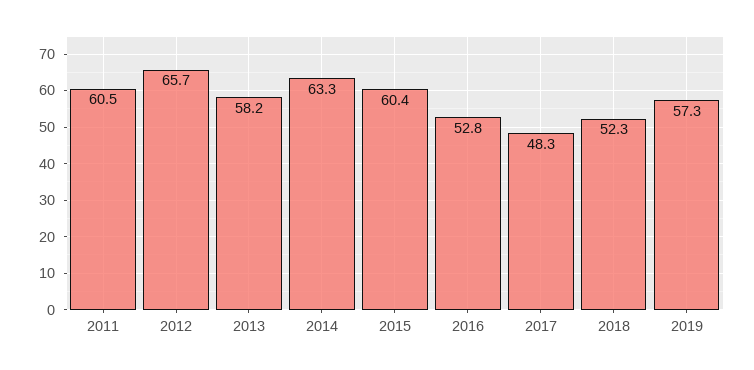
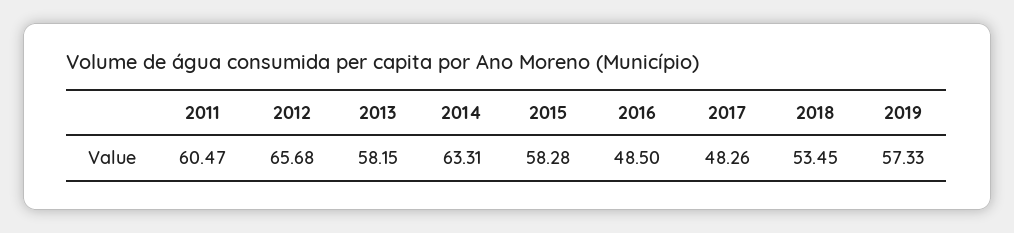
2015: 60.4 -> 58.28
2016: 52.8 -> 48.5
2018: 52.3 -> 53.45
────────────────────
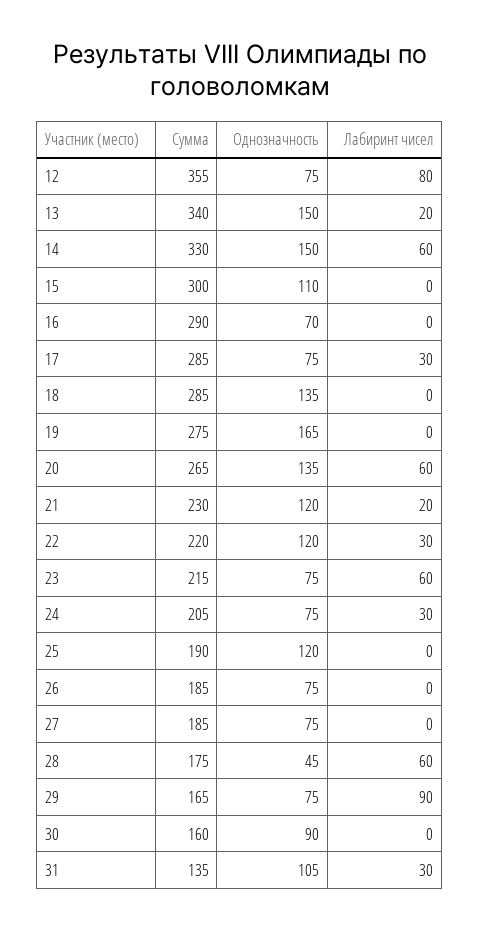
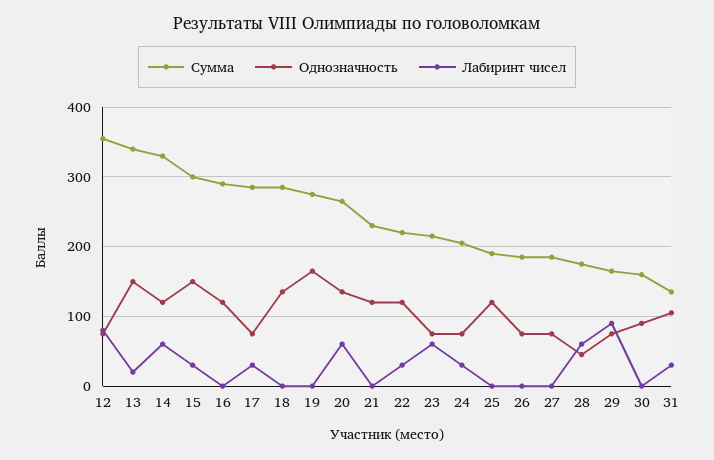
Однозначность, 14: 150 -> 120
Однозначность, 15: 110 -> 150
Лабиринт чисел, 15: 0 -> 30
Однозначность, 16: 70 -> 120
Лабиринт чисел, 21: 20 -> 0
────────────────────
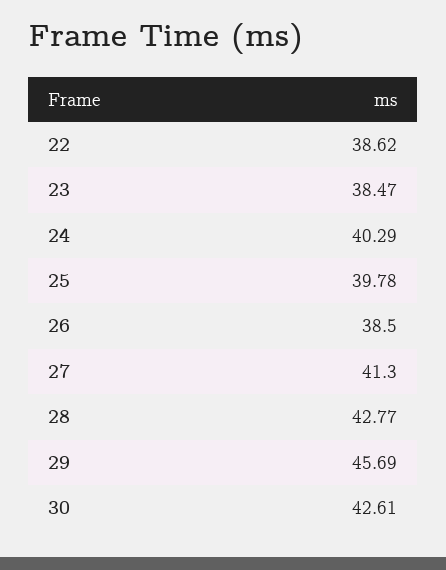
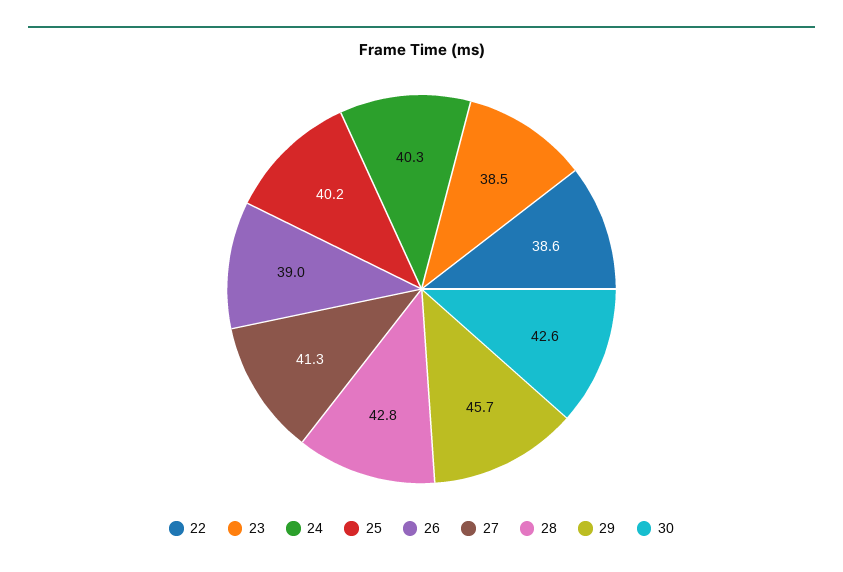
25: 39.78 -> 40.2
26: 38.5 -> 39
────────────────────
Work instructions: Scan the entries above and return each line that holds "Лабиринт".

Result below:
Лабиринт чисел, 15: 0 -> 30
Лабиринт чисел, 21: 20 -> 0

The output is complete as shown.